• _TASK DESCRIPTION_
Please write out the lines of the data exactly, beginning with the first and ending with the line containing "left hip: (357, 350)"; leave the pictures behind.

─── DATA UNDER STUDY ───

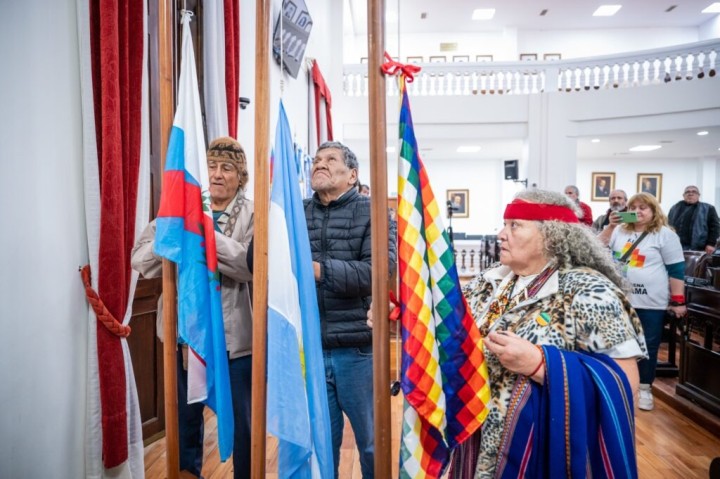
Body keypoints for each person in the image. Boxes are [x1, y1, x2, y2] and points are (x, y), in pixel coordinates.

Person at [447, 189, 647, 478]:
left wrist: (541, 364)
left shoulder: (590, 291)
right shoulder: (491, 280)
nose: (502, 234)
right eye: (504, 224)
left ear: (552, 235)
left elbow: (623, 384)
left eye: (515, 225)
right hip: (475, 434)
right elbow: (451, 323)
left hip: (538, 450)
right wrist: (407, 311)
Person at [131, 137, 254, 479]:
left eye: (226, 168)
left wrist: (204, 235)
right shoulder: (176, 212)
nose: (217, 174)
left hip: (233, 340)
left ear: (239, 177)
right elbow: (140, 261)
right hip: (184, 337)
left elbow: (248, 266)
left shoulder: (253, 214)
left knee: (241, 421)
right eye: (211, 167)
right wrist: (174, 237)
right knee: (185, 421)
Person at [304, 141, 397, 478]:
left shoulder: (374, 213)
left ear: (353, 175)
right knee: (320, 444)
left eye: (330, 160)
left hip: (357, 350)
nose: (320, 164)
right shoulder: (296, 211)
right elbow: (260, 262)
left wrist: (318, 270)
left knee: (371, 442)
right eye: (316, 160)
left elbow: (375, 273)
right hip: (310, 349)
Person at [609, 192, 686, 411]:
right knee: (617, 343)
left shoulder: (664, 235)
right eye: (634, 207)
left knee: (648, 346)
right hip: (621, 300)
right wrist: (609, 225)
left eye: (644, 207)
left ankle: (644, 388)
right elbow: (602, 252)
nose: (638, 211)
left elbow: (677, 269)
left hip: (651, 301)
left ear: (654, 211)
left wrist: (678, 300)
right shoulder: (618, 230)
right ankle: (620, 385)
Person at [667, 185, 720, 254]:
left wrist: (711, 244)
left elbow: (715, 228)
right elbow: (668, 226)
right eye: (687, 192)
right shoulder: (674, 208)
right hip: (676, 247)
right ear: (683, 195)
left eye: (694, 192)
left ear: (698, 195)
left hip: (699, 248)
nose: (690, 193)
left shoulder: (708, 208)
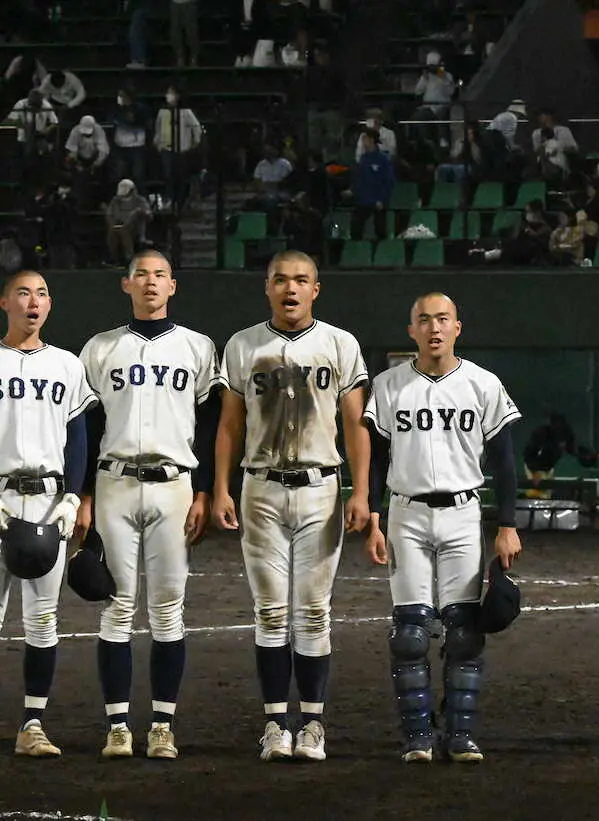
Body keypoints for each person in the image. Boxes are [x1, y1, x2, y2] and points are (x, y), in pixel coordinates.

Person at [213, 250, 371, 762]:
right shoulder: (242, 345)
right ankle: (276, 723)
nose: (291, 288)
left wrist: (362, 491)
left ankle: (313, 725)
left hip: (320, 485)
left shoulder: (339, 344)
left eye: (301, 280)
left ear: (315, 289)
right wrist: (219, 488)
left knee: (314, 612)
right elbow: (230, 425)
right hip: (259, 487)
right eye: (281, 280)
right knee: (270, 612)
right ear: (267, 287)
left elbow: (355, 425)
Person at [362, 293, 522, 764]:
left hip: (463, 514)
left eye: (443, 319)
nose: (434, 328)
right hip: (406, 514)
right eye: (424, 320)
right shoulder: (389, 385)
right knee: (410, 632)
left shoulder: (482, 383)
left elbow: (506, 461)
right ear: (411, 330)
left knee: (464, 631)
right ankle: (416, 736)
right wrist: (373, 516)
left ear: (458, 327)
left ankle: (460, 734)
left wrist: (507, 524)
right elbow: (374, 462)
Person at [77, 249, 223, 760]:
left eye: (160, 275)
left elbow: (210, 424)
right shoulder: (99, 348)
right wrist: (84, 496)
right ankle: (118, 725)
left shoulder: (198, 347)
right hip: (113, 481)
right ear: (126, 285)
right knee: (116, 609)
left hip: (175, 486)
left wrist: (204, 489)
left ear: (173, 286)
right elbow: (86, 427)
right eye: (142, 275)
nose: (151, 283)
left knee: (168, 612)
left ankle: (162, 724)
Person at [0, 270, 97, 757]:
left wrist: (73, 497)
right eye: (23, 293)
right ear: (5, 302)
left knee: (43, 620)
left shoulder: (67, 365)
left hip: (46, 501)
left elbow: (77, 438)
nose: (32, 302)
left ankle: (32, 724)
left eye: (40, 294)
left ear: (50, 305)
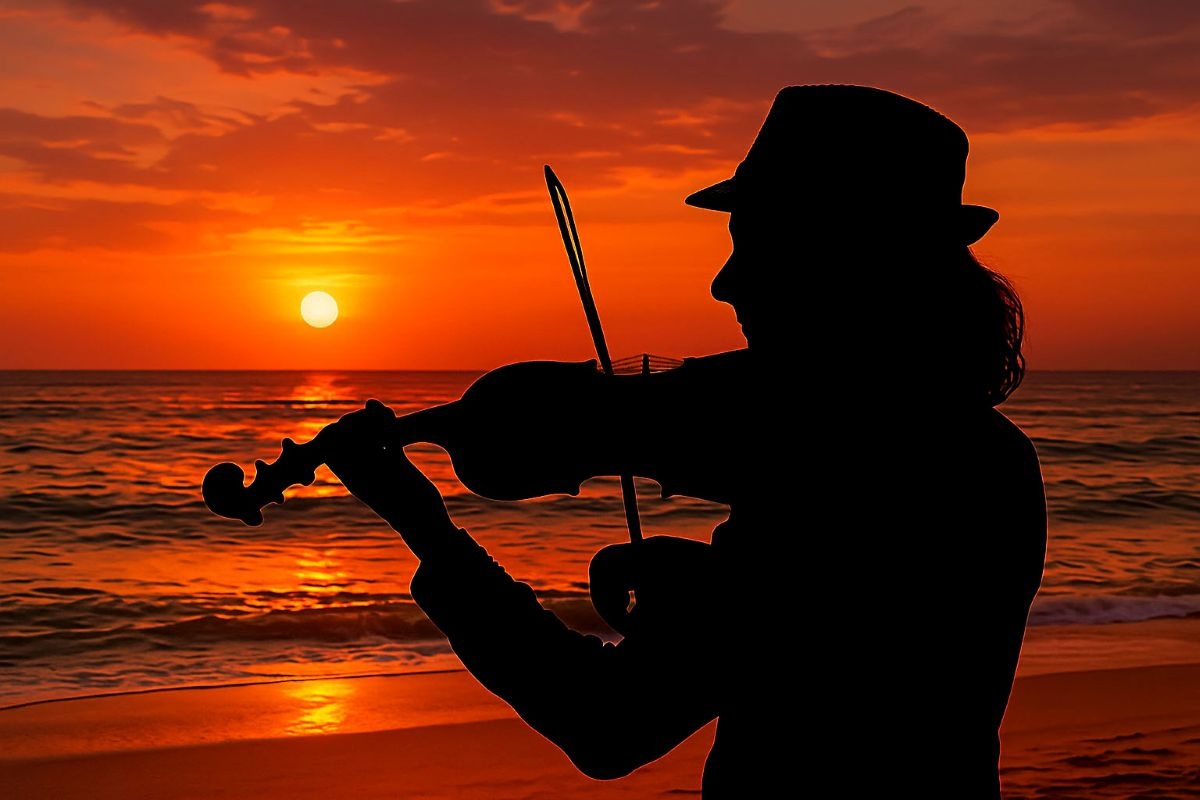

───

• _EXPECTED OUTPUT_
Body keypoints for each person in the image. Boxes are [x1, y1, x2, y2] and points are (x, y), in pixel coordinates.

Person at [447, 189, 647, 478]:
left wrist: (541, 364)
left shoulder: (590, 291)
right shoulder: (491, 280)
nose: (502, 234)
right eye: (504, 224)
left ear: (552, 235)
left elbow: (623, 384)
left eye: (515, 225)
right hip: (475, 434)
right elbow: (451, 323)
left hip: (538, 450)
right wrist: (407, 311)
Person at [131, 137, 254, 479]:
left eye: (226, 168)
left wrist: (204, 235)
right shoulder: (176, 212)
nose: (217, 174)
left hip: (233, 340)
left ear: (239, 177)
right elbow: (140, 261)
right hip: (184, 337)
left elbow: (248, 266)
left shoulder: (253, 214)
left knee: (241, 421)
right eye: (211, 167)
right wrist: (174, 237)
right knee: (185, 421)
Person at [304, 141, 397, 478]:
left shoulder: (374, 213)
left ear: (353, 175)
right knee: (320, 444)
left eye: (330, 160)
left hip: (357, 350)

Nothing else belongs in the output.